1951年ジョージ・スティーヴンス監督。モンゴメリー・クリフト、エリザベス・テイラー、シェリー・ウィンタース主演。1931年にジョセフ・フォン・スタンバーグ監督によって映画化されたセオドア・ドライサーの小説『アメリカの悲劇』の再映画化。この小説に似ていると言われたのが、日本の石川達三「青春の蹉跌」。そういうことで、この映画を観て、神代辰巳監督「青春の蹉跌」に似ている話だと思った人は多いだろう。私は、そう言われてこの映画を観たが、似て非なものであった。

恵まれない家に生まれた青年(モンゴメリー・クリフト)が、ひょんなことから大金持ちの叔父と出会い、叔父が社長をしている水着生産の大企業で働くこととなる。ひょんなことから社員の女(シェリー・ウィンタース)と恋人になるが、会社では社員恋愛は禁止で公にはできない。これが、最後の悲劇の引き金の一つ。そして、一年後の伯父のパーティーで、エリザベス・テイラーに出会い。両者の間で恋が生まれ、二股関係ができる。そして、シェリーの子供ができ、エリザベスとは結婚の話に。モンゴメリーはシェリーをどうにかしたいと思い、流れで死に追いやる。裁判所の審判が死刑とくだるが、最後の時にエリザベスが現れるという話。

題名は「陽のあたる場所(A Place in the Sun)」で、主人公の青年がそこに憧れたが故の悲劇という感じの題名だが、実際、彼にそれほどの野望が見えるわけではない。ただ、いい女に惹かれていく。そして、シェリー・ウィンタースとの方が自分と釣り合っていることもわかってる。でも、美人の金持ちに「好き」だと言われたら拒めなくなったということだ。
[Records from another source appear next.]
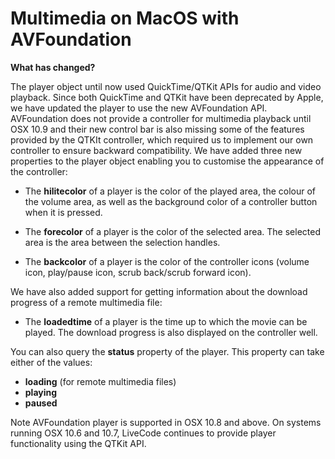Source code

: # Multimedia on MacOS with AVFoundation 

**What has changed?**

The player object until now used QuickTime/QTKit APIs for audio and video playback. Since both QuickTime and QTKit have been deprecated by Apple, we have updated the player to use the new AVFoundation API. AVFoundation does not provide a controller for multimedia playback until OSX 10.9 and their new control bar is also missing some of the features provided by the QTKIt controller, which required us to implement our own controller to ensure backward compatibility. 
We have added three new properties to the player object enabling you to customise the appearance of the controller:

- The **hilitecolor** of a player is the color of the played area, the colour of the volume area, as well as the background color of a controller button when it is pressed.

- The **forecolor** of a player is the color of the selected area. The selected area is the area between the selection handles.

- The **backcolor** of a player is the color of the controller icons (volume icon, play/pause icon, scrub back/scrub forward icon).

We have also added support for getting information about the download progress of a remote multimedia file:

- The **loadedtime** of a player is the time up to which the movie can be played. The download progress is also displayed on the controller well.

You can also query the **status** property of the player. This property can take either of the values:
- **loading** (for remote multimedia files)
- **playing**
- **paused**

Note AVFoundation player is supported in OSX 10.8 and above. On systems running OSX 10.6 and 10.7, LiveCode continues to provide player functionality using the QTKit API.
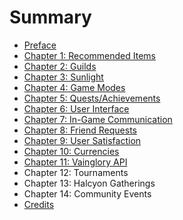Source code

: # Summary

* [Preface](README.md)
* [Chapter 1: Recommended Items](chapter1.md)
* [Chapter 2: Guilds](chapter-2-guilds.md)
* [Chapter 3: Sunlight](chapter-3-sunlight.md)
* [Chapter 4: Game Modes](chapter-4-game-modes.md)
* [Chapter 5: Quests/Achievements](chapter-5-questsachievements.md)
* [Chapter 6: User Interface](chapter-6-user-interface.md)
* [Chapter 7: In-Game Communication](chapter-7-in-game-communication.md)
* [Chapter 8: Friend Requests](chapter-8-friend-requests.md)
* [Chapter 9: User Satisfaction](chapter-9-user-satisfaction.md)
* [Chapter 10: Currencies](chapter-10-currencies.md)
* [Chapter 11: Vainglory API](chapter-11-vainglory-api.md)
* Chapter 12: Tournaments
* Chapter 13: Halcyon Gatherings
* Chapter 14: Community Events
* [Credits](credits.md)

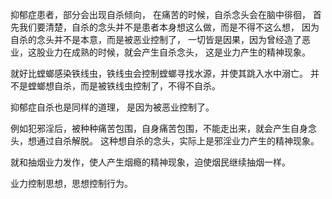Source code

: 抑郁症患者，部分会出现自杀倾向，
在痛苦的时候，自杀念头会在脑中徘徊，
首先我们要清楚，自杀的念头并不是患者本身想这么做，而是不得不这么想，
因为自杀的念头并不是本意，而是被恶业控制了，
一切皆是因果，因为曾经造了恶业，这股业力在成熟的时候，就会产生自杀念头，
这是业力产生的精神现象。

就好比螳螂感染铁线虫，铁线虫会控制螳螂寻找水源，并使其跳入水中溺亡。
并不是螳螂想自杀，而是被铁线虫控制了，不得不自杀。

抑郁症自杀也是同样的道理，
是因为被恶业控制了。

例如犯邪淫后，被种种痛苦包围，自身痛苦包围，不能走出来，就会产生自身念头，想通过自杀解脱。
这种想自杀的念头，实际上是邪淫业力产生的精神现象。

就和抽烟业力发作，使人产生烟瘾的精神现象，迫使烟民继续抽烟一样。

业力控制思想，思想控制行为。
そう、別に男から、女を誘ったわけではない。パーティーで居場所がなく、ビリヤードをやっていた男を令嬢が見つけ、その少し、周囲にいる男と違う雰囲気に惚れてしまうという話である。この出会いのボールを見事にポケットの入れるシーンは、恋の引き金としてわかりやすいパワーがある。これ、本当に入れているよね?

その、令嬢役のエリザベス・テイラー、この時、19歳。まさに歴史に残る美女と言っていい。普通に、誰が観ても綺麗な華やかな女性だったのだろう。子役から俳優の道を歩み出していた彼女が、この歳でこの姿ということは、小さい頃から綺麗な娘であったのは予想に値する。彼女のアップに丁寧に紗がか毛てあるのを観ても、彼女の顔が重要なセールスポイントの映画なのだ。

この映画、アカデミー賞6部門受賞に輝いている。そして、モンゴメリー・クリフトとシェリー・ウィンタースはそれぞれ主演賞にノミネートされているが、エリザベスも名前はない。まだまだ、客寄せパンダ状態だったのか?

確かに、シェリー・ウィンターの演技があり、裏表のエリザベス・テイラーがそれを引き立てている映画だろう。だが、エリザベス・テイラーの若き姿を拝める映画としては重要な一本だ。水上スキーや水着で泳ぐシーンが出てくるが、運動神経は良さそうな、理想的な美女である。

そう、この湖でボートで遊ぶシーンは、後年の石原裕次郎の太陽族映画を思わせる。岸辺のトランジスタラジオから湖で遊ぶ若者たちを捉える画は、「狂った果実」を思い出させた。少しは、影響を与えているのではないか?そんな気がする。日活アクションにもこういう話は多々あるしね。貧富の差が起こす悲劇というのは、昔から今に至るまで映画的な情景である。

映画は、最後の30分、法廷映画に変わる。ここが、その前までの、モンゴメリー・クリフトの心理的なものを追う感じから、一気にテイストが変わり、少し勢いがなくなるのは映画としてどうなのだろうか?そう、野暮ったいのだ。話を死刑まで持っていき、最後に、エリザベス・テイラーが本当に好きだったことを告げてキスをするラストシーンまでが、どうも長すぎる。そして、シェリー・ウィンターを助けようとしたという話も、説明だけでなく、画としてもう少しなんとかできなかったのか?

話的には、この主役を後年「ジャイアンツ」でエリザベス・テイラーと共演するジェームズ・ディーンに演じさせても良い感じの映画である。モンゴメリー・クリフトの履歴を見ると、「エデンの東」の出演を断っているから、同列の男優とされていたのだろう。

映画を観た後に、ラストが印象的だが、しっくりこない映画ではある。